Au final, la presse de l'époque clame que Viva La Vie est l'un des films les plus audacieux, les plus originaux et certainement les plus maîtrisés de Lelouch. Car jamais, sans doute, il n'avait fait un tel pari. En contant l'histoire de deux couples (Charlotte Rampling et Michel Piccoli d'un côté, Évelyne Bouix et Jean-Louis Trintignant de l'autre) qui ne se sont jamais rencontrés mais vont vivre exactement la même extraordinaire mésaventure, Lelouch plonge dans un genre qu'il n'a jamais effleuré jusqu'ici : la science-fiction. Depuis le début des années 1980, en France, suite aux triomphes commerciaux de Star Wars et de Rencontres Du Troisième Type (où apparaît par ailleurs François Truffaut), le genre s'immisce jusque dans certaines séries A. Bertrand Tavernier s'y essaie avec La Mort En Direct, Christian de Chalonge avec Malevil, Alain Robbe-Grillet avec La Belle Captive ou encore Yves Boisset avec Le Prix Du Danger. Lelouch, lui, c'est avec Viva La Vie qu'il rejoint la liste des essais, parfois infructueux, du genre dans notre pays. Et l'homme s'en sort avec une réussite exemplaire, mettant l'accent sur le mystère scénaristique à tiroirs où les spectateurs ne savent pas vraiment où ils sont et où ils vont, mais ne se perdent jamais.

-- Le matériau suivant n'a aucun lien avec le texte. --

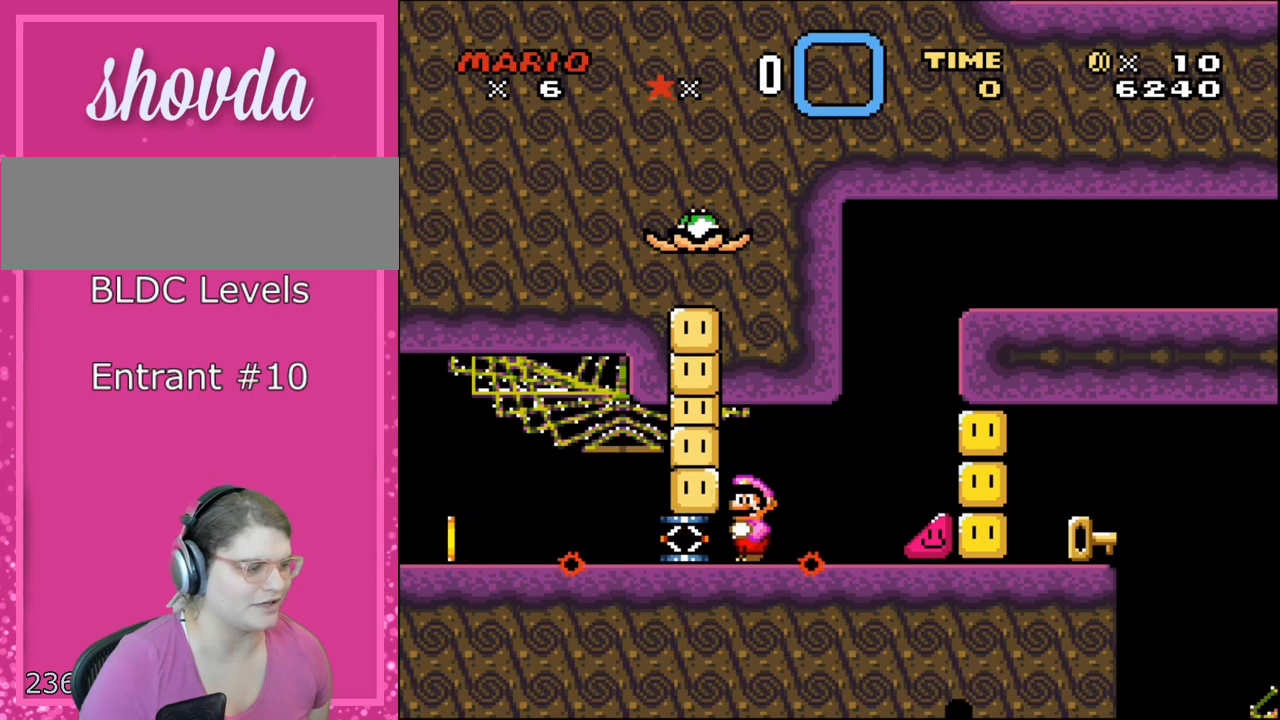
{"buttons": ["Y", "DPAD_LEFT"], "events": [[350, "DPAD_LEFT", "down"]]}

Au départ, on se croit dans un polar, et puis non, c'est un film fantastique. Et une demi-heure plus tard, c'est encore autre chose. Et puis encore autre chose. Et puis encore… Et effectivement, si l'on avait toutes les clés avant d'entrer dans l'univers du film, une bonne part de magie serait brisée et ce serait fort dommage. Alors c'est bien sûr un Lelouch très différent des autres, mais ça reste néanmoins du Lelouch puisque le sujet principal du film reste le couple. Un homme, une femme. Voire, ici, deux hommes et deux femmes. Et le thème de fond, à travers ces deux couples, est sûrement le mensonge en tant que vertu. Le simulacre du comédien, de l'homme d'affaire et des sentiments avoués ou désavoués. Les simulations dans la politique et les relations diplomatiques grâce auxquelles certains désastres guerriers peuvent parfois être évités. Les mensonges du quotidien pour éviter de mettre à jour certaines fragilités, parfois blessantes pour soi-même ou pour les autres. Et les contrevérités de nos rêves, pourtant si empreints de vérité lorsque l'on sait les traduire. Le tout rattrapé par la féroce dangerosité humaine. Lelouch aborde tout cela avec Viva La Vie. Et son film est aussi complexe que beau. Comme la vie.
Merci à damdouss pour la très chouette découverte.